Suely se encaixa no que os especialistas chamam de primeiro estágio de letramento digital — o reconhecimento básico das funções. Isso significa que ela sabe usar o celular, mas não tem segurança para executar tarefas mais complexas, como transferências, pagamentos ou operações bancárias.


Segundo dados do Instituto Locomotiva, 65% das pessoas das classes D e E ainda usam dinheiro físico como principal meio de pagamento. E, embora o celular esteja presente em 93% dos lares brasileiros, o acesso à internet de qualidade e, principalmente, o domínio das ferramentas digitais, não acompanham esse dado.


Educação digital não acompanha a velocidade da tecnologia


Para a cientista social e educadora em direitos digitais Marcela Canto, da ONG Futuroon, a velocidade da digitalização não foi acompanhada de políticas públicas adequadas para garantir que todos pudessem atravessar essa transformação de forma segura e autônoma.

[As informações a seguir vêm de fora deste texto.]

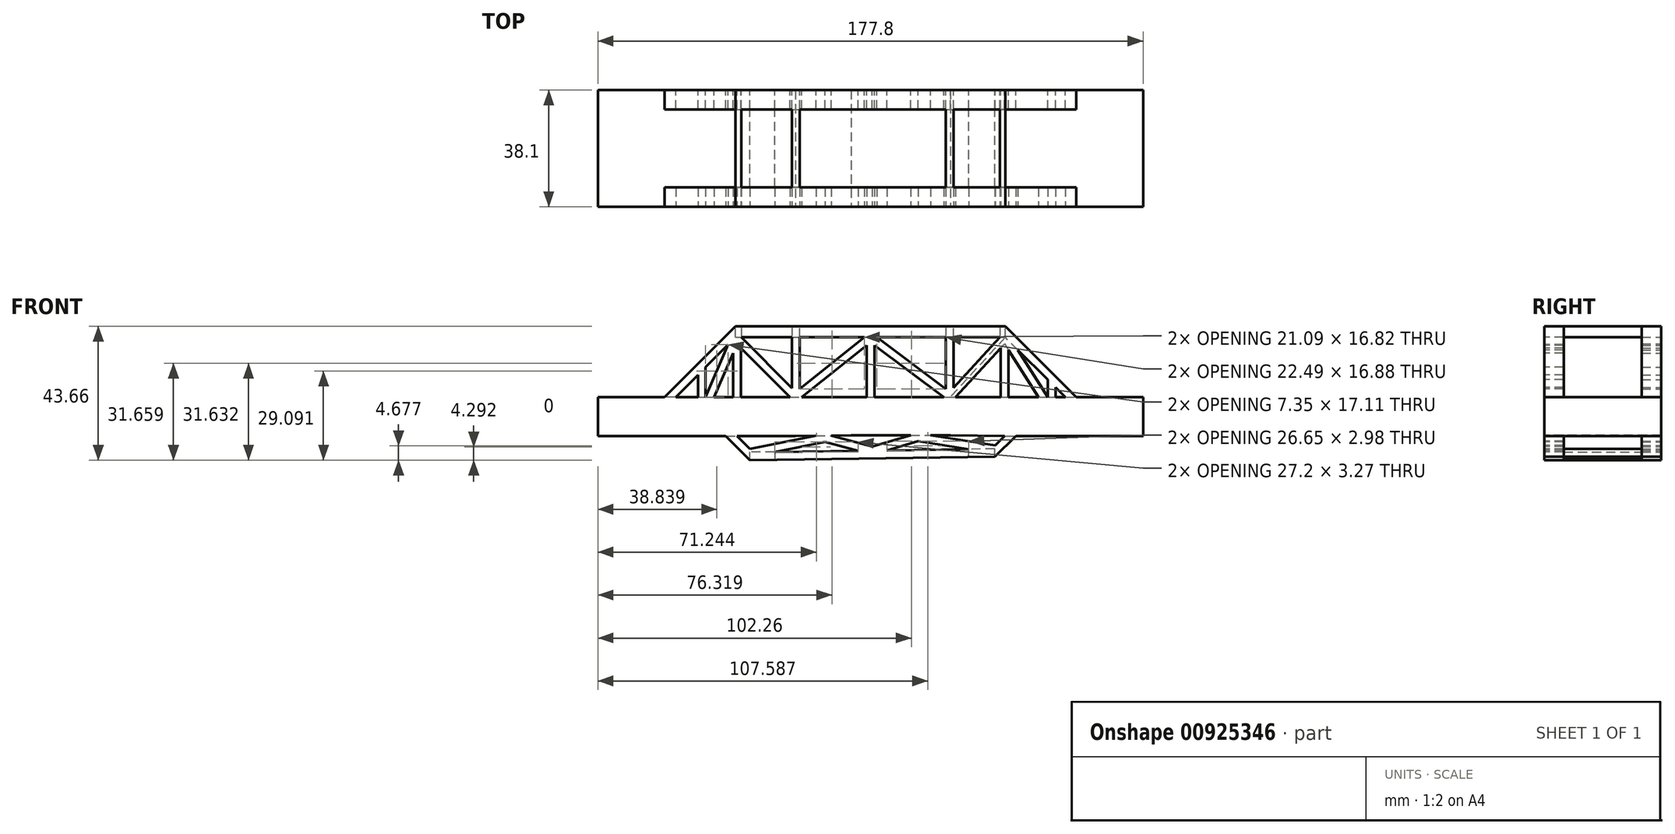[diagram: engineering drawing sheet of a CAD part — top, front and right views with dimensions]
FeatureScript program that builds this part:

“A tecnologia não é o problema. O problema é quando ela passa a ser o único caminho para se acessar um direito básico. Se a única forma de receber um auxílio ou pagar uma conta é via Pix, quem não domina essa tecnologia está automaticamente excluído”, afirma.


O economista Gilberto Braga, professor do Ibmec-RJ, reforça a crítica. Segundo ele, embora o Pix gere economia para o Estado — que deixa de gastar com impressão e logística do dinheiro físico —, essa mudança ignora um fato básico: milhões de brasileiros não estão preparados para essa transição.


“Não se trata só de ter um celular. É preciso compreender os processos, saber identificar golpes, usar as plataformas com segurança. Senão, a promessa de inclusão vira, na prática, uma dependência de terceiros — familiares, vizinhos ou até desconhecidos”, pontua.


A internet que não chega pra todos


Além das barreiras de conhecimento, há também as barreiras geográficas e econômicas. Moradores de regiões com baixa conectividade, como zonas rurais, comunidades e periferias, ficam ainda mais distantes dessa realidade digital.


“Muita gente depende de planos pré-pagos, que só liberam acesso a aplicativos como WhatsApp e Facebook. Isso impede que a pessoa acesse apps de bancos ou realize pagamentos online. Mesmo em áreas urbanas, a distribuição de antenas e sinal não é igual. Na prática, a conexão simplesmente não se sustenta”, explica Marcela.


Onde o Estado falha, as ONGs tentam agir


Organizações como a Futuroon, em São Gonçalo, tentam preencher parte desse vazio com oficinas de letramento digital para idosos, jovens e pessoas em situação de vulnerabilidade. Mas são iniciativas isoladas, que, por mais importantes que sejam, não conseguem substituir políticas públicas robustas e de alcance nacional.


“O problema é estrutural. E quando o Estado abandona a responsabilidade de educar, informar e garantir acesso, ele aprofunda desigualdades que já são históricas no Brasil”, afirma a educadora.


A modernidade que não chega para todos


Se, por um lado, as estatísticas apontam que o dinheiro físico está com os dias contados, por outro, milhões de brasileiros estão sendo empurrados para uma espécie de apagão financeiro. A pressa pela modernização, sem considerar as condições reais da população, corre o risco de criar uma sociedade onde pagar e receber não é um direito universal, mas um privilégio digital.


O futuro é digital, mas, para boa parte do país, ele ainda não chegou.